**JOB**
Please extend the article on the FC Neapolis football club below, picking up right after its final sentence.

** Opening PROVIDED TEXT block **

Neapolis
- Full name: Football Club Neapolis
- Founded: 2008 (Football Club Neapolis Mugnano) 2012 (Football Club Torre Neapolis 1944) 2014 (Football Club Neapolis)
- Dissolved: 2015
- Ground: Stadio Alberto Vallefuoco, Mugnano di Napoli, Italy
- Capacity: 2,500
- League: Serie D/H
- 2014–15: Serie D/H, 5th
| Home colours | Away colours |

= FC Neapolis =

Italian football club

F.C. Neapolis was an Italian association football club located in Mugnano di Napoli, Campania. It last played in Serie D.

== History ==

=== Sporting Neapolis in Serie C2 ===

Old Sporting Neapolis logo

In 2006 after the bankruptcy of F.C. Sangiuseppese, Mario Moxedano and Ezio Bouchè acquired its sport title founding Football Club Neapolis and then Football Club Sporting Neapolis, moving to Naples (training at Sant'Antimo). But the new name not was recognized by Lega Calcio Serie C and many of the former Sangiuseppese players remained at the club.

** Closing PROVIDED TEXT block **
** Opening STORED DATA block **

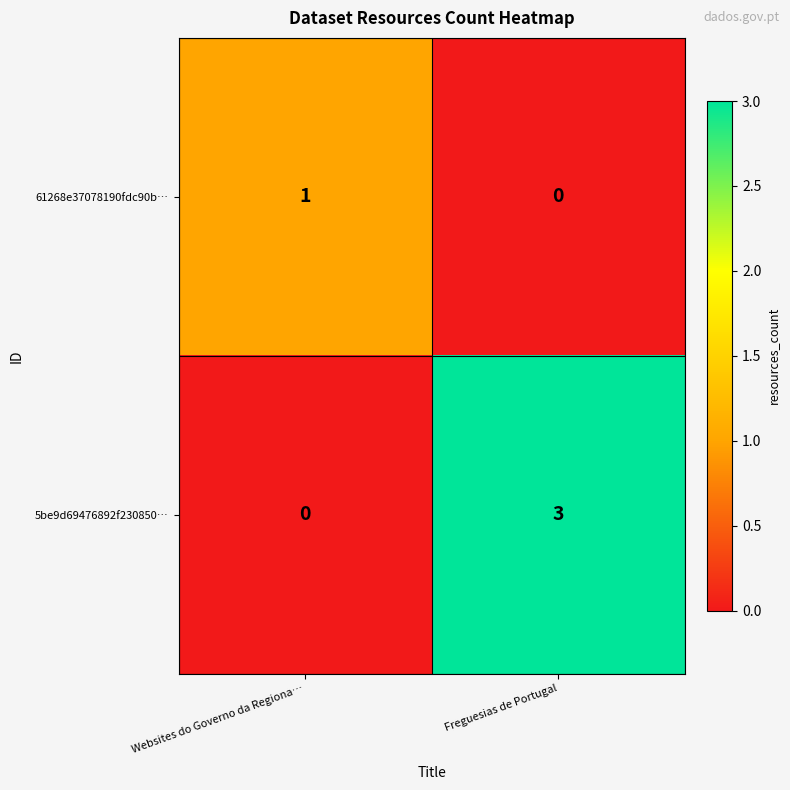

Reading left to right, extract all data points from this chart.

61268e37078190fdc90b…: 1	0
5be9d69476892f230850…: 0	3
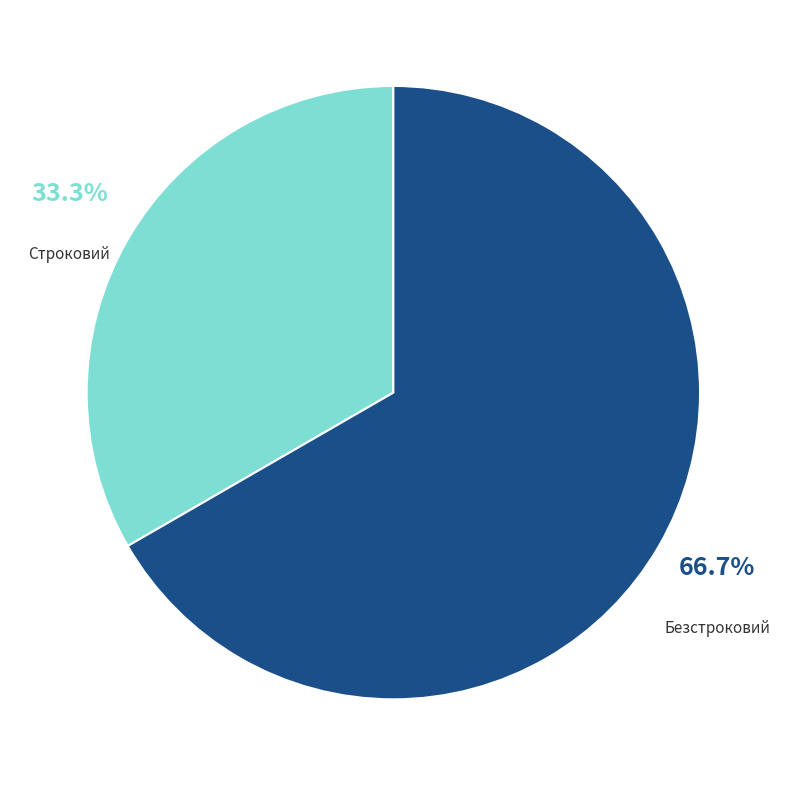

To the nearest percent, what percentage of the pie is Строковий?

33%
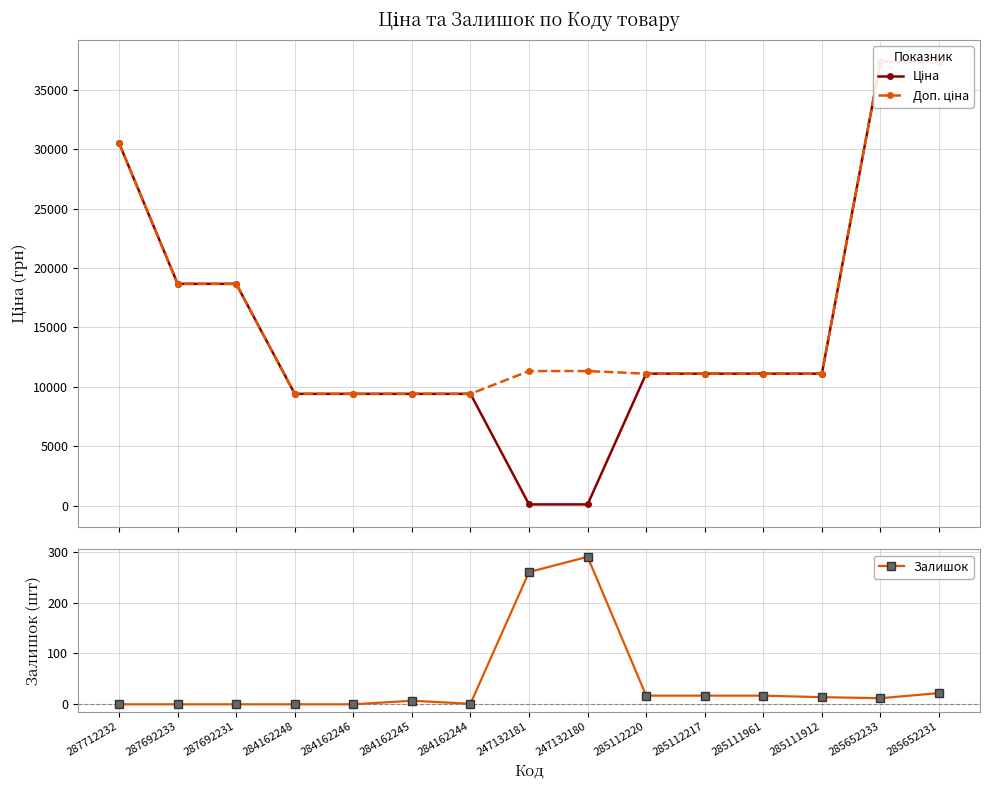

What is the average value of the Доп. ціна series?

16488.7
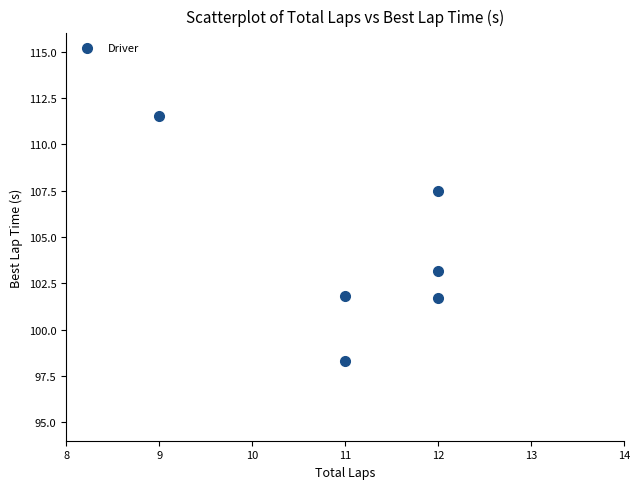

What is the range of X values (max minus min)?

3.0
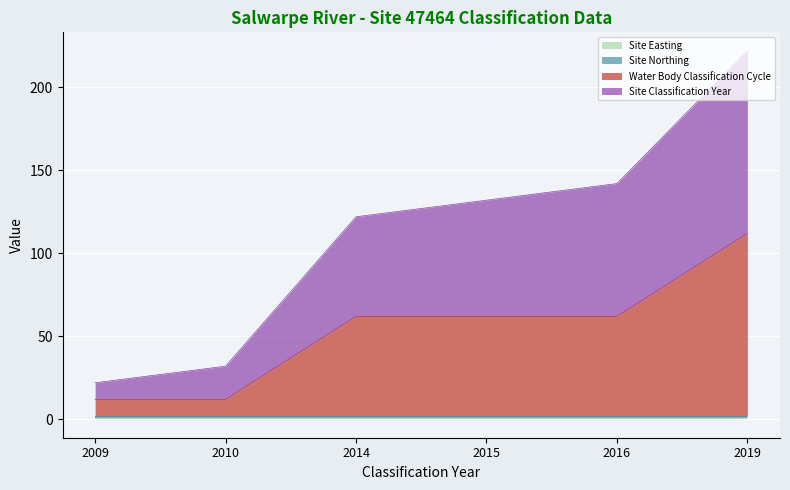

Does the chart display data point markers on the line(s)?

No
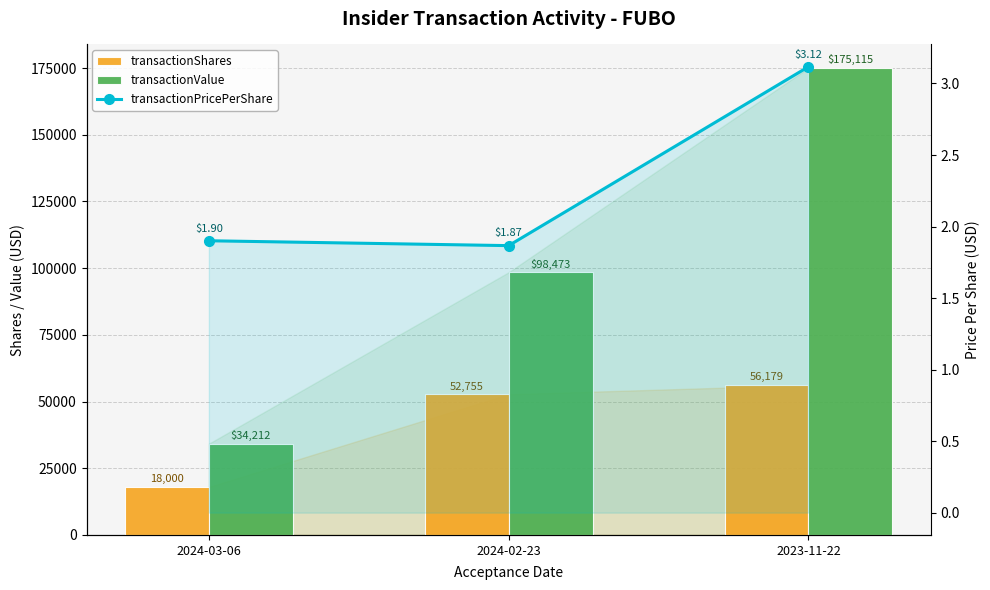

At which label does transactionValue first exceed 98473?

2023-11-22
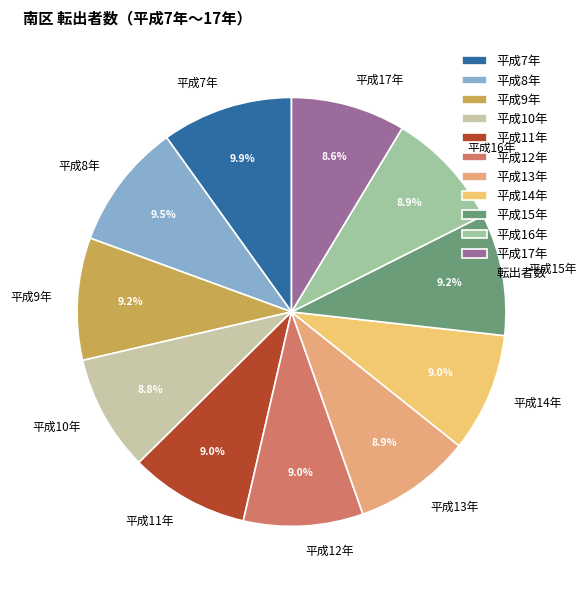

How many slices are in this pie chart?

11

** Closing STORED DATA block **

**ANSWER TO THE PROBLEM**
Neapolis were successful in the 2006–07 season, they achieved promotion from Serie D after beating out competition from Angri and Siracusa. For the next season, the club has played in Serie C2 and shared the Stadio Arturo Collana in the Vomero area of Naples with Internapoli Camaldoli.

=== Neapolis Mugnano in Lega Pro Seconda Divisione ===
At the end of the season 2007–08 the club was relegated back to Serie D and in summer 2008 renamed Football Club Neapolis Mugnano and played in Mugnano di Napoli until 2011. During the 2009–10 season it achieved promotion into Lega Pro Seconda Divisione.

=== Neapolis Frattese and the return to Mugnano ===
At the end of the 2010–11 season the club merged with A.S.D. Virtus Frattese of Frattamaggiore changing its denomination to Football Club Neapolis Frattese and transferring their seat to Frattamaggiore. The club also changed its colours to black with a white star, reflecting the historical colors of Frattese.
Anyway, in December 2011, the club returned in Mugnano di Napoli with the previous denomination. In this season it was relegated to Serie D.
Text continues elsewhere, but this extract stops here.